In making this ruling in Progressive Homes Ltd. v. Lombard General Insurance, the Supreme Court of Canada ultimately ruled that Lombard owed a duty to defend a claim made against Progressive for negligence and breach of contract.
B.C. Housing Management Commission (BCHMC) hired Progressive Homes as a general contractor to build several housing complexes in B.C.
BCHMC later sued Progressive, alleging significant damage caused by water leaking into four buildings that were part of the housing complexes to be completed.
Lombard denied a duty to defend Progressive, arguing that “property damage,” as defined in its commercial liability policy, cannot result from damage arising from another part of the same building. In other words, “property damage” is limited to damage caused to third-party property and cannot apply to damage arising from the insured’s own work.
The lower courts upheld Lombard’s argument, but the Supreme Court found otherwise. On behalf of the court, Supreme Court of Canada Justice Marshall Rothstein wrote: “The definition of ‘property damage,’ according to the plain definition…include[s] damage to any tangible property. I do not agree with Lombard that the damage must be to third-party property.
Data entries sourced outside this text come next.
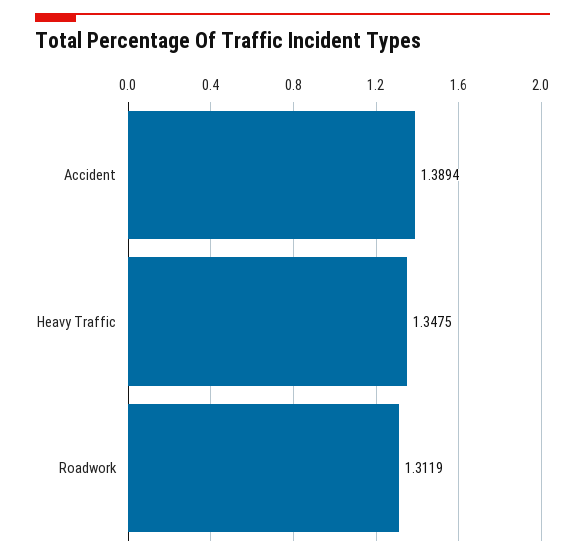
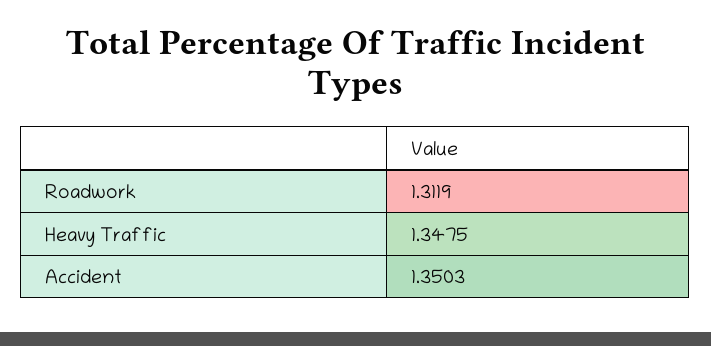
  {
-   "Accident": 1.3894,
+   "Accident": 1.3503,
    "Heavy Traffic": 1.3475,
    "Roadwork": 1.3119
  }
There is no such restriction in the definition.”
Lombard also successfully argued in the lower courts that workmanship defects were excluded from the policy because such defects could never constitute ‘accidents.’
Again, the Supreme Court disagreed. “Whether defective workmanship is an accident is necessarily a case-specific determination.”
The lower courts found that if defective workmanship were to be construed as an ‘accident,’ that would cancel out the notion that insurance should provide coverage only in the event of “fortuitous contingent risk.”
But the Supreme Court said the notion of fortuity was built right into the policy definition of an ‘accident.’ The policy definition requires only that the insured, Progressive, did not expect or intend the damage to occur.
“In my view, the [BCHMC] pleadings sufficiently allege an ‘accident,'” Rothstein wrote. “There is no reference to intentional conduct by Progressive which would suggest that the property damage was expected or intended. The pleadings allege negligence, which, on its face, suggests that the damage was fortuitous.”